Materials provided ::
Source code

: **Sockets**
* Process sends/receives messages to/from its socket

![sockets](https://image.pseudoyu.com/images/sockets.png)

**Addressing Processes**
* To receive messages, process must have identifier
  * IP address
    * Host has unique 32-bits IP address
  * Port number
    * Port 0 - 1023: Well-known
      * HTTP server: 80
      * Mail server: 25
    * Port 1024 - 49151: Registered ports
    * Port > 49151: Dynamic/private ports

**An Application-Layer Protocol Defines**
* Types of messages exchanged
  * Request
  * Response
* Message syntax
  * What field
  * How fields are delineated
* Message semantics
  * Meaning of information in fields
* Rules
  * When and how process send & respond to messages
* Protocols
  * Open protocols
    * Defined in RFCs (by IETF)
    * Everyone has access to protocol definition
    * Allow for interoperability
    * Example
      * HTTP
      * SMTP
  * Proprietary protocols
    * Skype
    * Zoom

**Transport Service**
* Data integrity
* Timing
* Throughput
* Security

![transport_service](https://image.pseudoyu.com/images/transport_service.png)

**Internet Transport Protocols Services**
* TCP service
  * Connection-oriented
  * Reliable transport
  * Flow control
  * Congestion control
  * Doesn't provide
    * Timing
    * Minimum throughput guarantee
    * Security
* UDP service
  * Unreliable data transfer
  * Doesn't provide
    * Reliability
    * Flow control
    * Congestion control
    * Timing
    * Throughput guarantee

Task item ::
Reproduce all of the data above, character for character, from its first line through its last.

Expected answer ::
Source code

: **Sockets**
* Process sends/receives messages to/from its socket

![sockets](https://image.pseudoyu.com/images/sockets.png)

**Addressing Processes**
* To receive messages, process must have identifier
  * IP address
    * Host has unique 32-bits IP address
  * Port number
    * Port 0 - 1023: Well-known
      * HTTP server: 80
      * Mail server: 25
    * Port 1024 - 49151: Registered ports
    * Port > 49151: Dynamic/private ports

**An Application-Layer Protocol Defines**
* Types of messages exchanged
  * Request
  * Response
* Message syntax
  * What field
  * How fields are delineated
* Message semantics
  * Meaning of information in fields
* Rules
  * When and how process send & respond to messages
* Protocols
  * Open protocols
    * Defined in RFCs (by IETF)
    * Everyone has access to protocol definition
    * Allow for interoperability
    * Example
      * HTTP
      * SMTP
  * Proprietary protocols
    * Skype
    * Zoom

**Transport Service**
* Data integrity
* Timing
* Throughput
* Security

![transport_service](https://image.pseudoyu.com/images/transport_service.png)

**Internet Transport Protocols Services**
* TCP service
  * Connection-oriented
  * Reliable transport
  * Flow control
  * Congestion control
  * Doesn't provide
    * Timing
    * Minimum throughput guarantee
    * Security
* UDP service
  * Unreliable data transfer
  * Doesn't provide
    * Reliability
    * Flow control
    * Congestion control
    * Timing
    * Throughput guarantee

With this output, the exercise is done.